A Smithfield Foods pork plant in Sioux Falls, South Dakota that was forced to close after it became one of the nation's leading coronavirus hot spots. Smithfield Foods was bought by China's WH Group Ltd (0288.HK) in 2013 for $4.7 billion, according to Reuters. KEREM YUCEL / AFP via Getty Images
The order came two days after the chair of Tyson Foods warned that plant closures could remove millions of pounds of meat from the U.S. supply chain, leading to shortages in grocery stores. But plant workers and labor advocates are concerned the order could put meat-industry employees at greater risk.
“To me it’s just putting more people in danger. He is not concerned about the people’s life and well-being,” Robert Hope, a 59-year-old worker at a Tyson plant in Camilla, Georgia who has been on unpaid leave since March 18 due to a heart condition that makes him vulnerable to the virus, told The New York Times.
The executive order designates meat production facilities as “critical infrastructure” and was issued under the Defense Production Act. The Labor Department and the Occupational Safety and Health Administration (OSHA) also issued guidelines that will protect plants that remain open from liability. The United Food and Commercial Workers International Union (UFCW) said at least 13 plants had closed over the past two months, leading to a 25 percent drop in pork production capacity and a 10 percent drop for beef, CNN reported.
“Such closures threaten the continued functioning of the national meat and poultry supply chain, undermining critical infrastructure during the national emergency,” the executive order said, as BBC News reported. “Given the high volume of meat and poultry processed by many facilities, any unnecessary closures can quickly have a large effect on the food supply chain.”
But the closures came because the virus that causes COVID-19 was spreading rapidly between employees in plants where crowded working conditions make social distancing difficult. A Tyson pork plant in Waterloo, Iowa closed after more than 180 infections were linked to it, NBC News reported. That was nearly half of the cases reported in Iowa’s Black Hawk County. Similarly, a Smithfield Foods pork plant in Sioux Falls, South Dakota closed after its employees accounted for 238 of the state’s 626 cases.
All told, more than 5,000 meatpacking workers have sickened and at least 20 have died, UFCW said Tuesday.
The union, which represents 250,000 workers in the industry, issued a statement calling on the administration to ensure workers are protected while plants stay open.
“While we share the concern over the food supply, today’s executive order to force meatpacking plants to stay open must put the safety of our country’s meatpacking workers first,” union president Marc Perrone said. “Simply put, we cannot have a secure food supply without the safety of these workers.”
America's meatpacking workers put their lives at risk daily to keep us fed during #coronavirus outbreak.
Today's @WhiteHouse order to keep meatpacking plants open must immediately increase safety to protect these brave American workers.
— UFCW (@UFCW) April 28, 2020
He called for measures like ensuring worker access to the national stockpile of personal protective equipment, ensuring access to daily testing for workers and communities, enforcing social distancing guidelines and providing paid leave to any employees who fall ill.
OSHA and the Centers for Disease Control and Prevention (CDC) issued new guidelines Sunday for keeping meatpacking workers safe, The New York Times reported, such as requiring workers to move through plants single file and placing workstations six feet apart, but worker advocacy groups point out that compliance is voluntary.
“It’s a guideline. It’s not a regulation. They can do whatever they want,” Food & Water Watch lobbyist Tony Corbo told The New York Times. “The people are still standing next to one another in these plants. They’re still getting sick.”

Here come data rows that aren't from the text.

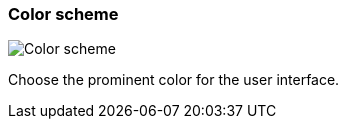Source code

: ifdef::pdf-theme[[[settings-color-scheme,Color scheme]]]
ifndef::pdf-theme[[[settings-color-scheme,Color scheme]]]
=== Color scheme

image::generated/screenshots/elements/settings/color-scheme.png[Color scheme]

Choose the prominent color for the user interface.

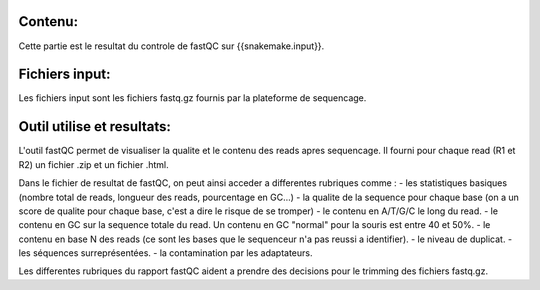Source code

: Contenu:
=========
Cette partie est le resultat du controle de fastQC sur {{snakemake.input}}.

Fichiers input:
===============
Les fichiers input sont les fichiers fastq.gz fournis par la plateforme de sequencage.

Outil utilise et resultats:
===========================
L'outil fastQC permet de visualiser la qualite et le contenu des reads apres sequencage.
Il fourni pour chaque read (R1 et R2) un fichier .zip et un fichier .html.

Dans le fichier de resultat de fastQC, on peut ainsi acceder a differentes rubriques comme :
- les statistiques basiques (nombre total de reads, longueur des reads, pourcentage en GC...)
- la qualite de la sequence pour chaque base (on a un score de qualite pour chaque base, c'est a dire le risque de se tromper)
- le contenu en A/T/G/C le long du read.
- le contenu en GC sur la sequence totale du read. Un contenu en GC "normal" pour la souris est entre 40 et 50%.
- le contenu en base N des reads (ce sont les bases que le sequenceur n'a pas reussi a identifier).
- le niveau de duplicat.
- les séquences surreprésentées.
- la contamination par les adaptateurs.

Les differentes rubriques du rapport fastQC aident a prendre des decisions pour le trimming des fichiers fastq.gz.
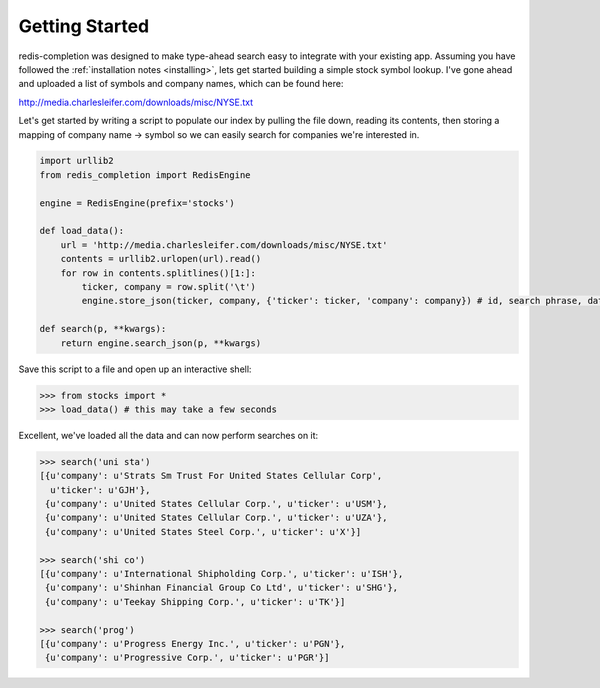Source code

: .. _getting_started:

Getting Started
===============

redis-completion was designed to make type-ahead search easy to integrate with
your existing app.  Assuming you have followed the :ref:`installation notes <installing>`,
lets get started building a simple stock symbol lookup.  I've gone ahead and uploaded
a list of symbols and company names, which can be found here:

http://media.charlesleifer.com/downloads/misc/NYSE.txt

Let's get started by writing a script to populate our index by pulling the file
down, reading its contents, then storing a mapping of company name -> symbol so
we can easily search for companies we're interested in.

.. code-block:: python

    import urllib2
    from redis_completion import RedisEngine

    engine = RedisEngine(prefix='stocks')

    def load_data():
        url = 'http://media.charlesleifer.com/downloads/misc/NYSE.txt'
        contents = urllib2.urlopen(url).read()
        for row in contents.splitlines()[1:]:
            ticker, company = row.split('\t')
            engine.store_json(ticker, company, {'ticker': ticker, 'company': company}) # id, search phrase, data

    def search(p, **kwargs):
        return engine.search_json(p, **kwargs)

Save this script to a file and open up an interactive shell:

.. code-block:: python

    >>> from stocks import *
    >>> load_data() # this may take a few seconds

Excellent, we've loaded all the data and can now perform searches on it:

.. code-block:: python

    >>> search('uni sta')
    [{u'company': u'Strats Sm Trust For United States Cellular Corp',
      u'ticker': u'GJH'},
     {u'company': u'United States Cellular Corp.', u'ticker': u'USM'},
     {u'company': u'United States Cellular Corp.', u'ticker': u'UZA'},
     {u'company': u'United States Steel Corp.', u'ticker': u'X'}]

    >>> search('shi co')
    [{u'company': u'International Shipholding Corp.', u'ticker': u'ISH'},
     {u'company': u'Shinhan Financial Group Co Ltd', u'ticker': u'SHG'},
     {u'company': u'Teekay Shipping Corp.', u'ticker': u'TK'}]

    >>> search('prog')
    [{u'company': u'Progress Energy Inc.', u'ticker': u'PGN'},
     {u'company': u'Progressive Corp.', u'ticker': u'PGR'}]
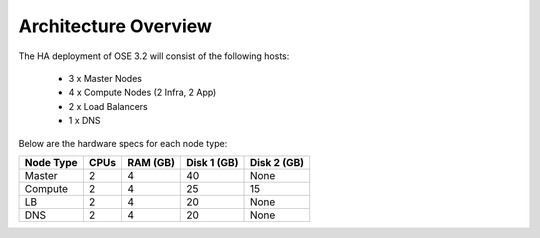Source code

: =====================
Architecture Overview
=====================

The HA deployment of OSE 3.2 will consist of the following hosts:

  - 3 x Master Nodes
  - 4 x Compute Nodes (2 Infra, 2 App)
  - 2 x Load Balancers
  - 1 x DNS

Below are the hardware specs for each node type:

+-----------+------+----------+-------------+-------------+
| Node Type | CPUs | RAM (GB) | Disk 1 (GB) | Disk 2 (GB) |
+===========+======+==========+=============+=============+
| Master    | 2    | 4        | 40          | None        |
+-----------+------+----------+-------------+-------------+
| Compute   | 2    | 4        | 25          | 15          |
+-----------+------+----------+-------------+-------------+
| LB        | 2    | 4        | 20          | None        |
+-----------+------+----------+-------------+-------------+
| DNS       | 2    | 4        | 20          | None        |
+-----------+------+----------+-------------+-------------+
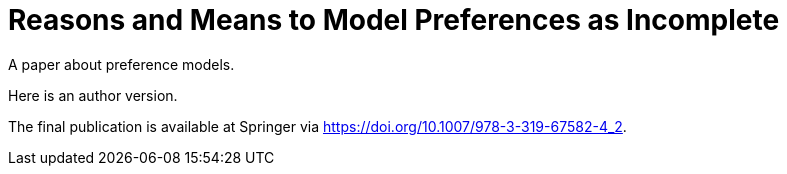 = Reasons and Means to Model Preferences as Incomplete
A paper about preference models.

Here is an author version.

The final publication is available at Springer via https://doi.org/10.1007/978-3-319-67582-4_2.

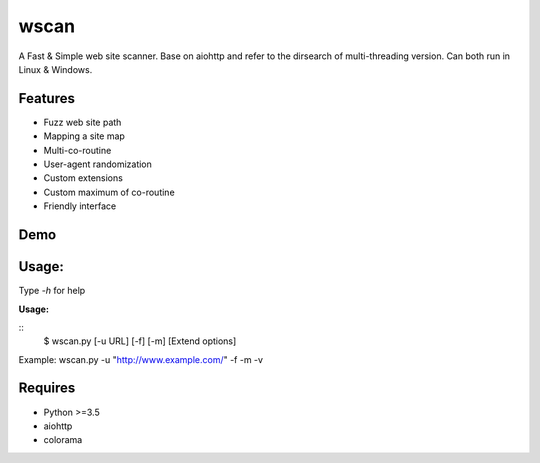wscan
=====

A Fast & Simple web site scanner.
Base on aiohttp and refer to the dirsearch of multi-threading version.
Can both run in Linux & Windows.

Features
-------
- Fuzz web site path
- Mapping a site map
- Multi-co-routine
- User-agent randomization
- Custom extensions
- Custom maximum of co-routine
- Friendly interface

Demo
----

.. image:: https://raw.githubusercontent.com/WananpIG/wscan/master/wscan_test.gif

Usage:
-----

Type *-h* for help

**Usage:** 


:: 
  $ wscan.py [-u URL] [-f] [-m] [Extend options]

+------------+--------------------------------------+     
| Optional   |      Desciption                      |
+============+======================================+     
| -u URL     |       Target URL                     | 
+------------+--------------------------------------+ 
| -f         |    Fuzz target url with dictionary   | 
+------------+--------------------------------------+ 
| -m         |  Crawl all URL on the target to get a map of the site. | 
+------------+--------------------------------------+ 
| -b BASE    |  Base URL of fuzz e.g -b /cms/app \[Default: /\] | 
+------------+--------------------------------------+ 
| -e EXTEND  |   Suffix name used in fuzz \[Default: php\] | 
+------------+--------------------------------------+ 
| -max   NUM |     Max num of co-routine. \[Default: 20\]  | 
+------------+--------------------------------------+ 
| --no-img   | Don't crawl image url when mapping target | 
+------------+--------------------------------------+ 
| --no-re    |       Don't redirect when requesting | 
+------------+--------------------------------------+ 
| -v         |       Show more detail               | 
+------------+--------------------------------------+ 
| -vv        |      Show the most detailed details  | 
+------------+--------------------------------------+ 
| -h, --help |      Show this help message and exit | 
+------------+--------------------------------------+ 


Example: wscan.py -u "http://www.example.com/" -f -m -v


Requires
--------
- Python >=3.5
- aiohttp
- colorama




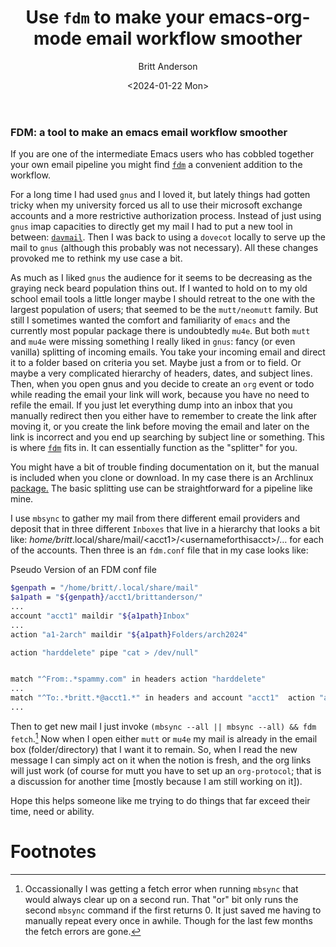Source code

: #+Title: Use ~fdm~ to make your emacs-org-mode email workflow smoother
#+date: <2024-01-22 Mon>
#+author: Britt Anderson
#+email: britt@b3l.xyz
#+options: toc:nil
#+INDEX: email!fdm

*** FDM: a tool to make an emacs email workflow smoother

If you are one of the intermediate Emacs users who has cobbled together your own email pipeline you might find [[https://github.com/nicm/fdm][~fdm~]] a convenient addition to the workflow.

For a long time I had used ~gnus~ and I loved it, but lately things had gotten tricky when my university forced us all to use their microsoft exchange accounts and a more restrictive authorization process. Instead of just using ~gnus~ imap capacities to directly get my mail I had to put a new tool in between: [[https://davmail.sourceforge.net/][~davmail~]]. Then I was back to using a ~dovecot~ locally to serve up the mail to ~gnus~ (although this probably was not necessary). All these changes provoked me to rethink my use case a bit.

As much as I liked ~gnus~ the audience for it seems to be decreasing as the graying neck beard population thins out. If I wanted to hold on to my old school email tools a little longer maybe I should retreat to the one with the largest population of users; that seemed to be the ~mutt/neomutt~ family. But still I sometimes wanted the comfort and familiarity of ~emacs~ and the currently most popular package there is undoubtedly ~mu4e~. But both ~mutt~ and ~mu4e~ were missing something I really liked in ~gnus~: fancy (or even vanilla) splitting of incoming emails. You take your incoming email and direct it to a folder based on criteria you set. Maybe just a from or to field. Or maybe a very complicated hierarchy of headers, dates, and subject lines. Then, when you open gnus and you decide to create an ~org~ event or todo while reading the email your link will work, because you have no need to refile the email. If you just let everything dump into an inbox that you manually redirect then you either have to remember to create the link after moving it, or you create the link before moving the email and later on the link is incorrect and you end up searching by subject line or something. This is where [[https://github.com/nicm/fdm][~fdm~]] fits in. It can essentially function as the "splitter" for you.

You might have a bit of trouble finding documentation on it, but the manual is included when you clone or download. In my case there is an Archlinux [[https://wiki.archlinux.org/title/Fdm][package.]] The basic splitting use can be straightforward for a pipeline like mine.

I use ~mbsync~ to gather my mail from there different email providers and deposit that in three different ~Inboxes~ that live in a hierarchy that looks a bit like: /home/britt/.local/share/mail/<acct1>/<usernameforthisacct>/... for each of the accounts. Then three is an ~fdm.conf~ file that in my case looks like:

#+Caption: Pseudo Version of an FDM conf file
#+begin_src sh :eval never
  $genpath = "/home/britt/.local/share/mail"
  $a1path = "${genpath}/acct1/brittanderson/"
  ...
  account "acct1" maildir "${a1path}Inbox"
  ...
  action "a1-2arch" maildir "${a1path}Folders/arch2024"

  action "harddelete" pipe "cat > /dev/null"


  match "^From:.*spammy.com" in headers action "harddelete"
  ... 
  match "^To:.*britt.*@acct1.*" in headers and account "acct1"  action "a1-2arch"
  ...
#+end_src

Then to get new mail I just invoke ~(mbsync --all || mbsync --all) && fdm fetch~.[fn:1] Now when I open either ~mutt~ or ~mu4e~ my mail is already in the email box (folder/directory) that I want it to remain. So, when I read the new message I can simply act on it when the notion is fresh, and the org links will just work (of course for mutt you have to set up an ~org-protocol~; that is a discussion for another time [mostly because I am still working on it]). 

Hope this helps someone like me trying to do things that far exceed their time, need or ability. 

* Footnotes

[fn:1] Occassionally I was getting a fetch error when running ~mbsync~ that would always clear up on a second run. That "or" bit only runs the second ~mbsync~ command if the first returns 0. It just saved me having to manually repeat every once in awhile. Though for the last few months the fetch errors are gone.  
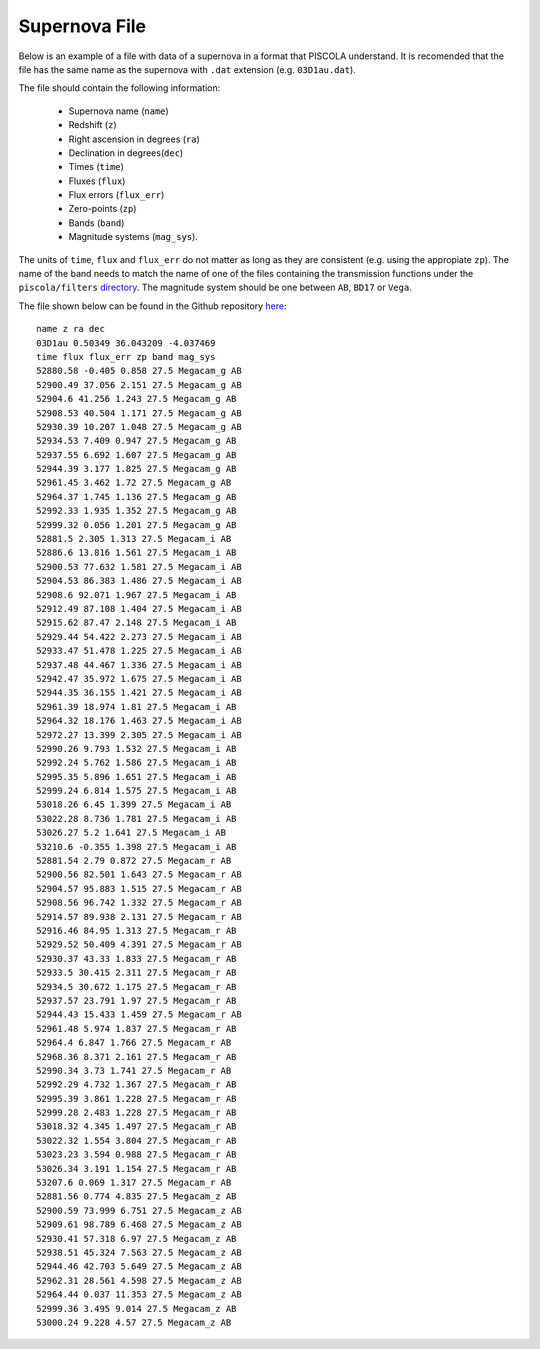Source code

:.. _sn_file:

Supernova File
========================

Below is an example of a file with data of a supernova in a format that PISCOLA understand. It is recomended that the file has the same name as the supernova with ``.dat`` extension (e.g. ``03D1au.dat``).

The file should contain the following information: 
	
	* Supernova name (``name``)
	* Redshift (``z``)
	* Right ascension in degrees (``ra``)
	* Declination in degrees(``dec``)
	* Times (``time``) 
	* Fluxes (``flux``)
	* Flux errors (``flux_err``)
	* Zero-points (``zp``)
	* Bands (``band``)
	* Magnitude systems (``mag_sys``). 
	
The units of ``time``, ``flux`` and ``flux_err`` do not matter as long as they are consistent (e.g. using the appropiate ``zp``). The name of the band needs to match the name of one of the files containing the transmission functions under the ``piscola/filters`` `directory <https://github.com/temuller/piscola/tree/main/src/piscola/filters>`_. The magnitude system should be one between ``AB``, ``BD17`` or ``Vega``.

The file shown below can be found in the Github repository `here <https://github.com/temuller/piscola/tree/master/data>`_:

.. parsed-literal::

	name z ra dec
	03D1au 0.50349 36.043209 -4.037469
	time flux flux_err zp band mag_sys
	52880.58 -0.405 0.858 27.5 Megacam_g AB
	52900.49 37.056 2.151 27.5 Megacam_g AB
	52904.6 41.256 1.243 27.5 Megacam_g AB
	52908.53 40.504 1.171 27.5 Megacam_g AB
	52930.39 10.207 1.048 27.5 Megacam_g AB
	52934.53 7.409 0.947 27.5 Megacam_g AB
	52937.55 6.692 1.607 27.5 Megacam_g AB
	52944.39 3.177 1.825 27.5 Megacam_g AB
	52961.45 3.462 1.72 27.5 Megacam_g AB
	52964.37 1.745 1.136 27.5 Megacam_g AB
	52992.33 1.935 1.352 27.5 Megacam_g AB
	52999.32 0.056 1.201 27.5 Megacam_g AB
	52881.5 2.305 1.313 27.5 Megacam_i AB
	52886.6 13.816 1.561 27.5 Megacam_i AB
	52900.53 77.632 1.581 27.5 Megacam_i AB
	52904.53 86.383 1.486 27.5 Megacam_i AB
	52908.6 92.071 1.967 27.5 Megacam_i AB
	52912.49 87.108 1.404 27.5 Megacam_i AB
	52915.62 87.47 2.148 27.5 Megacam_i AB
	52929.44 54.422 2.273 27.5 Megacam_i AB
	52933.47 51.478 1.225 27.5 Megacam_i AB
	52937.48 44.467 1.336 27.5 Megacam_i AB
	52942.47 35.972 1.675 27.5 Megacam_i AB
	52944.35 36.155 1.421 27.5 Megacam_i AB
	52961.39 18.974 1.81 27.5 Megacam_i AB
	52964.32 18.176 1.463 27.5 Megacam_i AB
	52972.27 13.399 2.305 27.5 Megacam_i AB
	52990.26 9.793 1.532 27.5 Megacam_i AB
	52992.24 5.762 1.586 27.5 Megacam_i AB
	52995.35 5.896 1.651 27.5 Megacam_i AB
	52999.24 6.814 1.575 27.5 Megacam_i AB
	53018.26 6.45 1.399 27.5 Megacam_i AB
	53022.28 8.736 1.781 27.5 Megacam_i AB
	53026.27 5.2 1.641 27.5 Megacam_i AB
	53210.6 -0.355 1.398 27.5 Megacam_i AB
	52881.54 2.79 0.872 27.5 Megacam_r AB
	52900.56 82.501 1.643 27.5 Megacam_r AB
	52904.57 95.883 1.515 27.5 Megacam_r AB
	52908.56 96.742 1.332 27.5 Megacam_r AB
	52914.57 89.938 2.131 27.5 Megacam_r AB
	52916.46 84.95 1.313 27.5 Megacam_r AB
	52929.52 50.409 4.391 27.5 Megacam_r AB
	52930.37 43.33 1.833 27.5 Megacam_r AB
	52933.5 30.415 2.311 27.5 Megacam_r AB
	52934.5 30.672 1.175 27.5 Megacam_r AB
	52937.57 23.791 1.97 27.5 Megacam_r AB
	52944.43 15.433 1.459 27.5 Megacam_r AB
	52961.48 5.974 1.837 27.5 Megacam_r AB
	52964.4 6.847 1.766 27.5 Megacam_r AB
	52968.36 8.371 2.161 27.5 Megacam_r AB
	52990.34 3.73 1.741 27.5 Megacam_r AB
	52992.29 4.732 1.367 27.5 Megacam_r AB
	52995.39 3.861 1.228 27.5 Megacam_r AB
	52999.28 2.483 1.228 27.5 Megacam_r AB
	53018.32 4.345 1.497 27.5 Megacam_r AB
	53022.32 1.554 3.804 27.5 Megacam_r AB
	53023.23 3.594 0.988 27.5 Megacam_r AB
	53026.34 3.191 1.154 27.5 Megacam_r AB
	53207.6 0.069 1.317 27.5 Megacam_r AB
	52881.56 0.774 4.835 27.5 Megacam_z AB
	52900.59 73.999 6.751 27.5 Megacam_z AB
	52909.61 98.789 6.468 27.5 Megacam_z AB
	52930.41 57.318 6.97 27.5 Megacam_z AB
	52938.51 45.324 7.563 27.5 Megacam_z AB
	52944.46 42.703 5.649 27.5 Megacam_z AB
	52962.31 28.561 4.598 27.5 Megacam_z AB
	52964.44 0.037 11.353 27.5 Megacam_z AB
	52999.36 3.495 9.014 27.5 Megacam_z AB
	53000.24 9.228 4.57 27.5 Megacam_z AB
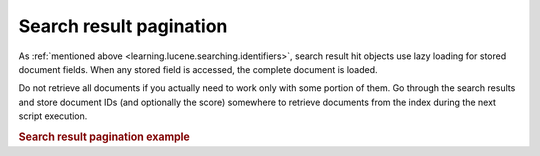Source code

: .. _learning.lucene.pagination:

Search result pagination
========================

As :ref:`mentioned above <learning.lucene.searching.identifiers>`, search result hit objects use lazy loading for
stored document fields. When any stored field is accessed, the complete document is loaded.

Do not retrieve all documents if you actually need to work only with some portion of them. Go through the search
results and store document IDs (and optionally the score) somewhere to retrieve documents from the index during the
next script execution.

.. _learning.lucene.pagination.example:

.. rubric:: Search result pagination example

.. code-block:: php
   :linenos:

   $cacheId = md5($query);

   if (!$resultSet = $cache->load($cacheId)) {
       $hits = $index->find($query);
       $resultSet = array();
       foreach ($hits as $hit) {
           $resultSetEntry          = array();
           $resultSetEntry['id']    = $hit->id;
           $resultSetEntry['score'] = $hit->score;

           $resultSet[] = $resultSetEntry;
       }

       $cache->save($resultSet, $cacheId);
   }

   $publishedResultSet = array();
   for ($resultId = $startId; $resultId < $endId; $resultId++) {
       $publishedResultSet[$resultId] = array(
           'id'    => $resultSet[$resultId]['id'],
           'score' => $resultSet[$resultId]['score'],
           'doc'   => $index->getDocument($resultSet[$resultId]['id']),
       );
   }


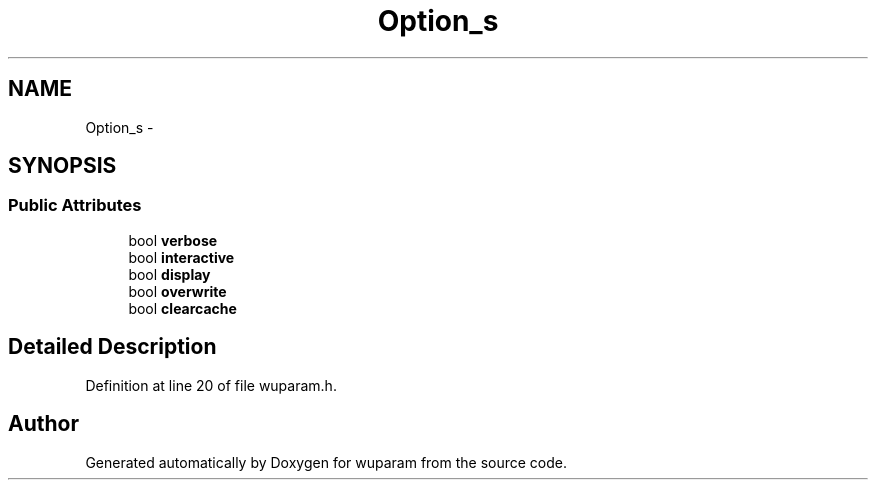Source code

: .TH "Option_s" 3 "Tue Nov 1 2011" "Version 0.1" "wuparam" \" -*- nroff -*-
.ad l
.nh
.SH NAME
Option_s \- 
.SH SYNOPSIS
.br
.PP
.SS "Public Attributes"

.in +1c
.ti -1c
.RI "bool \fBverbose\fP"
.br
.ti -1c
.RI "bool \fBinteractive\fP"
.br
.ti -1c
.RI "bool \fBdisplay\fP"
.br
.ti -1c
.RI "bool \fBoverwrite\fP"
.br
.ti -1c
.RI "bool \fBclearcache\fP"
.br
.in -1c
.SH "Detailed Description"
.PP 
Definition at line 20 of file wuparam.h.

.SH "Author"
.PP 
Generated automatically by Doxygen for wuparam from the source code.
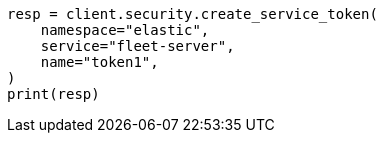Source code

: // This file is autogenerated, DO NOT EDIT
// rest-api/security/get-service-credentials.asciidoc:56

[source, python]
----
resp = client.security.create_service_token(
    namespace="elastic",
    service="fleet-server",
    name="token1",
)
print(resp)
----
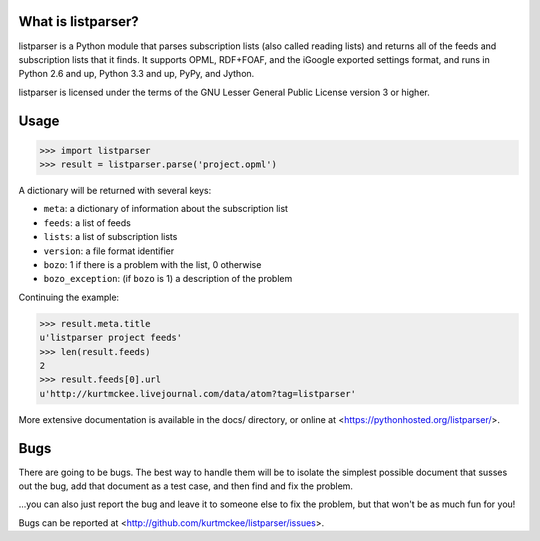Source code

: What is listparser?
===================

listparser is a Python module that parses subscription lists (also called
reading lists) and returns all of the feeds and subscription lists that it
finds. It supports OPML, RDF+FOAF, and the iGoogle exported settings format,
and runs in Python 2.6 and up, Python 3.3 and up, PyPy, and Jython.

listparser is licensed under the terms of the GNU Lesser General Public License
version 3 or higher.


Usage
=====

>>> import listparser
>>> result = listparser.parse('project.opml')

A dictionary will be returned with several keys:

* ``meta``: a dictionary of information about the subscription list
* ``feeds``: a list of feeds
* ``lists``: a list of subscription lists
* ``version``: a file format identifier
* ``bozo``: 1 if there is a problem with the list, 0 otherwise
* ``bozo_exception``: (if ``bozo`` is 1) a description of the problem

Continuing the example:

>>> result.meta.title
u'listparser project feeds'
>>> len(result.feeds)
2
>>> result.feeds[0].url
u'http://kurtmckee.livejournal.com/data/atom?tag=listparser'

More extensive documentation is available in the docs/ directory,
or online at <https://pythonhosted.org/listparser/>.


Bugs
====

There are going to be bugs. The best way to handle them will be to
isolate the simplest possible document that susses out the bug, add
that document as a test case, and then find and fix the problem.

...you can also just report the bug and leave it to someone else
to fix the problem, but that won't be as much fun for you!

Bugs can be reported at <http://github.com/kurtmckee/listparser/issues>.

People for the Ethical Treatment of Animals (PETA) launched a petition calling on the administration to keep slaughterhouses closed.
For the health of workers treated like scum in these slaughterhouses, the animals destined to be killed, and the country, we must ALL speak out! Take action: https://t.co/TCaKr3E4aT pic.twitter.com/2mhxeJEhZd
— PETA (@peta) April 29, 2020
“For the sake of human health and in behalf of the animals destined to be slaughtered and the migrant and other workers who are treated like scum in these slaughterhouses and whose families are more at risk than in almost any other job, PETA asks the nation to rise up and shout a resounding ‘NO’ to keeping slaughterhouses open at this time,” the organization wrote.